### [Article]
The mission of the Oregon Trail Interpretive Center
is to educate the public about the Oregon Trail and life in Eastern Oregon during the 1800’s. The facility is owned and operated by the Bureau of Land Management.
The keynote speaker about the Plains Indians was Michael Bad-Hand Terry
, who is a Native American actor, model, writer and historian. He is also sometimes a technical adviser for television and motion picture films that depict Native American Indians during the 1800’s.
Terry has worked with or assisted 44 major motion pictures and television documentaries, such as Dances With Wolves
, Return to Lonesome Dove
, Indian in the Cupboard
, The Postman
, Last of the Mohicans
, Betrayal at the Little Big Horn
, The Mountain Men
, Ancient Warriors - The Sioux
, and War Horse
When he is not busy assisting the television or film industry, Terry spends a lot of time reliving the life of Native American Indians. He travels all over the Western half of the US to lecture on his topic. He also creates a lot of original buckskin Native American clothing and other items that were common to that culture.
During his lecture at the Oregon Trail Interpretive Center, Terry demystified several cultural traits about the Plains Indians that you do not see on television or in motion picture films. Some of the cultural traits that were demystified include the following:
The Plains Indians were not very tall people during the 1800’s. The average height of a Plains Indian was 5’6” - 5’9” tall. The Plains Indians rode horses that weighed about 800 pounds. A female Plains Indian did most of the work at a Tepee camp. She could lift heavy Tepees and other items by herself that weighed 100-200 pounds.
A Plains Indian warrior would sometimes become ill with Mercury poisoning after unknowingly painting his forehead, face or other areas of his body frequently with a natural substance Mercury-lined pigment dye before hunting or participating in a raid or battle.
When a Plains Indian warrior fired an arrow at his target while riding a horse, he would hang his buckskin quiver of arrows close to his stomach for easy reach. He would then wait until the last possible moment before firing his arrow into the target. Warriors did not like fighting with knives or using hand-to-hand combat techniques. They preferred killing their targets from a distance.

### [Goal A]
From the records below, pull out the stretch from the line that contains "scientific name: Dryopteris marginalis" through the line that contains "common name: Map butterfly", and reproduce those lines unchanged.

### [Material provided]
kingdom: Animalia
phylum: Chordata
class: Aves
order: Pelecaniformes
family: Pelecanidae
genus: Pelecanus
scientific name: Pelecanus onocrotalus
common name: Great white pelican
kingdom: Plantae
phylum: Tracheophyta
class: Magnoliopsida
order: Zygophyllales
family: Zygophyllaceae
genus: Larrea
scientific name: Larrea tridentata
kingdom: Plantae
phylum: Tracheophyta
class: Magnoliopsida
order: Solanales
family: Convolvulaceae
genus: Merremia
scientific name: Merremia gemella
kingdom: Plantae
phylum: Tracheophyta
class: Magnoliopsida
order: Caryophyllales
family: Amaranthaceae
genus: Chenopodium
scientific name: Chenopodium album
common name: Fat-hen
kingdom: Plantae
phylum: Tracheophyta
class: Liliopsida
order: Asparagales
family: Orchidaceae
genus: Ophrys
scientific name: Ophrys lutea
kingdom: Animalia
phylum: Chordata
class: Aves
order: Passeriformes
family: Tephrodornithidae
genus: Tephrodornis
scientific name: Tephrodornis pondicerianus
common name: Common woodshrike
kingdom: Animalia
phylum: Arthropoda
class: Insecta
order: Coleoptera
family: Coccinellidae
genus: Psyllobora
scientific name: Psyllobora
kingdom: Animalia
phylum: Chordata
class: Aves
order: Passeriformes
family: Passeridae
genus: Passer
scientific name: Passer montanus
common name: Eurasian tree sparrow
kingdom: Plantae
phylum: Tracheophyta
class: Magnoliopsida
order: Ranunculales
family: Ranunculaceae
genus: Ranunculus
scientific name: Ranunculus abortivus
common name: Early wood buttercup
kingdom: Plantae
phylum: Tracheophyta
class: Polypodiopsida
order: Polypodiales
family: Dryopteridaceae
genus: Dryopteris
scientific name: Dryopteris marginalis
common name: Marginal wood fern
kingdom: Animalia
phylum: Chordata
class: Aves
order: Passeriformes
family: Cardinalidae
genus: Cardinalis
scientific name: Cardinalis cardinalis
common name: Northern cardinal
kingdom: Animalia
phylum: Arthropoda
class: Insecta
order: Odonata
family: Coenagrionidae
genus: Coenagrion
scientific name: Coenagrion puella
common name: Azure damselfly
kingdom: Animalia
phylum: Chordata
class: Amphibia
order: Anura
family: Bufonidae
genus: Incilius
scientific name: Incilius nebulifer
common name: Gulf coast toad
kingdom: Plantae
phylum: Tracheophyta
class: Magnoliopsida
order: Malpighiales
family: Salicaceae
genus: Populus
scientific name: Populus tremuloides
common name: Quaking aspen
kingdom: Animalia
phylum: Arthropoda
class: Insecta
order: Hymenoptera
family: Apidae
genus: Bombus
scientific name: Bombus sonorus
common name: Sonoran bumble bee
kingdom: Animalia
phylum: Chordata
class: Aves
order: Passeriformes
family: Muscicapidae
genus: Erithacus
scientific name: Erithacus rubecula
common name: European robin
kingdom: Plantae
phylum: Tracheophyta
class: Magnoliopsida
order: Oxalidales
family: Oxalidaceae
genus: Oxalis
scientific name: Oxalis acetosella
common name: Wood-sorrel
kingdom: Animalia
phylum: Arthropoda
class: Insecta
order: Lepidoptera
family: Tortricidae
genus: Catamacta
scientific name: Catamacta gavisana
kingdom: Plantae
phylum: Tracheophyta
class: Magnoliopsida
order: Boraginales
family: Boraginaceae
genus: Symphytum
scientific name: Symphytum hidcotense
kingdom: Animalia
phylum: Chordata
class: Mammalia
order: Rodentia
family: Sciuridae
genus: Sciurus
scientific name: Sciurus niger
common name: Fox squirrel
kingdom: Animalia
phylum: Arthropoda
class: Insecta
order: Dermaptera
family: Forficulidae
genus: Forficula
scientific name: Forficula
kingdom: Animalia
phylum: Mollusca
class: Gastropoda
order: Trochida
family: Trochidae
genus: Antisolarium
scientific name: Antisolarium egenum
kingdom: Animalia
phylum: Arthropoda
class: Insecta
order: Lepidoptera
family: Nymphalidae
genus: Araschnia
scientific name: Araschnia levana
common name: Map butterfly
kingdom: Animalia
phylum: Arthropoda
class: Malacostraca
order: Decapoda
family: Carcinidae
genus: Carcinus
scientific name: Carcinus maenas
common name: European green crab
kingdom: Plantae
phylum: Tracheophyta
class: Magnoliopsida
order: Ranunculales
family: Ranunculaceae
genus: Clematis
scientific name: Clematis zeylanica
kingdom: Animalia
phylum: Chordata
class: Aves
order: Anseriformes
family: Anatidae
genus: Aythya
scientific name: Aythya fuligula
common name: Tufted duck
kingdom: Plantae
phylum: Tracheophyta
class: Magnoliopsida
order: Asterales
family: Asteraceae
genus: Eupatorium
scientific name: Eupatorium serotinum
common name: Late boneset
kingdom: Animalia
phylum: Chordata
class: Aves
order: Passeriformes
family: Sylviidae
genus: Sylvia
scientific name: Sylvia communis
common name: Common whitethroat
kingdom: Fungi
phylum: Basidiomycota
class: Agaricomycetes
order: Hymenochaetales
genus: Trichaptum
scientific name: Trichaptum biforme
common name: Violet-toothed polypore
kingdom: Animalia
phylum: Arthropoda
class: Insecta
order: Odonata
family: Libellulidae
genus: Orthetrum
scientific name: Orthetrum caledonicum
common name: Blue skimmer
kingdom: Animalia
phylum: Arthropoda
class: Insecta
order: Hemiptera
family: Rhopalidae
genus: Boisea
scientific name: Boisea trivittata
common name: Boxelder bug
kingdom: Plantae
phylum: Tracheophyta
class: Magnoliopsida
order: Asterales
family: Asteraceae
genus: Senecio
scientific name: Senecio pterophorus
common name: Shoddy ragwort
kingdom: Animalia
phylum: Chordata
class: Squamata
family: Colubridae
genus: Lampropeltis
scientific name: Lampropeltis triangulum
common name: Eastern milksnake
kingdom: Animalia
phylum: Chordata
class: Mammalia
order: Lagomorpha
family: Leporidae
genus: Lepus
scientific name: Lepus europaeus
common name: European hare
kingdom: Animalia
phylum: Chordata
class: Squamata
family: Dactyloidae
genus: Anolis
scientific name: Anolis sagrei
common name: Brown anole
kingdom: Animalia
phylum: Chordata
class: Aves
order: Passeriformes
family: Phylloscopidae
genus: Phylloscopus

### [Goal B]
Answer these questions from the Oregon Trail Interpretive Center article:
(i) Which agency owns and operates the center?
(ii) With how many major motion pictures and television documentaries has Terry worked or assisted?
(iii) What was the average height of a Plains Indian during the 1800's?

### [Output A]
scientific name: Dryopteris marginalis
common name: Marginal wood fern
kingdom: Animalia
phylum: Chordata
class: Aves
order: Passeriformes
family: Cardinalidae
genus: Cardinalis
scientific name: Cardinalis cardinalis
common name: Northern cardinal
kingdom: Animalia
phylum: Arthropoda
class: Insecta
order: Odonata
family: Coenagrionidae
genus: Coenagrion
scientific name: Coenagrion puella
common name: Azure damselfly
kingdom: Animalia
phylum: Chordata
class: Amphibia
order: Anura
family: Bufonidae
genus: Incilius
scientific name: Incilius nebulifer
common name: Gulf coast toad
kingdom: Plantae
phylum: Tracheophyta
class: Magnoliopsida
order: Malpighiales
family: Salicaceae
genus: Populus
scientific name: Populus tremuloides
common name: Quaking aspen
kingdom: Animalia
phylum: Arthropoda
class: Insecta
order: Hymenoptera
family: Apidae
genus: Bombus
scientific name: Bombus sonorus
common name: Sonoran bumble bee
kingdom: Animalia
phylum: Chordata
class: Aves
order: Passeriformes
family: Muscicapidae
genus: Erithacus
scientific name: Erithacus rubecula
common name: European robin
kingdom: Plantae
phylum: Tracheophyta
class: Magnoliopsida
order: Oxalidales
family: Oxalidaceae
genus: Oxalis
scientific name: Oxalis acetosella
common name: Wood-sorrel
kingdom: Animalia
phylum: Arthropoda
class: Insecta
order: Lepidoptera
family: Tortricidae
genus: Catamacta
scientific name: Catamacta gavisana
kingdom: Plantae
phylum: Tracheophyta
class: Magnoliopsida
order: Boraginales
family: Boraginaceae
genus: Symphytum
scientific name: Symphytum hidcotense
kingdom: Animalia
phylum: Chordata
class: Mammalia
order: Rodentia
family: Sciuridae
genus: Sciurus
scientific name: Sciurus niger
common name: Fox squirrel
kingdom: Animalia
phylum: Arthropoda
class: Insecta
order: Dermaptera
family: Forficulidae
genus: Forficula
scientific name: Forficula
kingdom: Animalia
phylum: Mollusca
class: Gastropoda
order: Trochida
family: Trochidae
genus: Antisolarium
scientific name: Antisolarium egenum
kingdom: Animalia
phylum: Arthropoda
class: Insecta
order: Lepidoptera
family: Nymphalidae
genus: Araschnia
scientific name: Araschnia levana
common name: Map butterfly

### [Output B]
(i) The Bureau of Land Management.
(ii) 44.
(iii) 5'6" to 5'9" tall.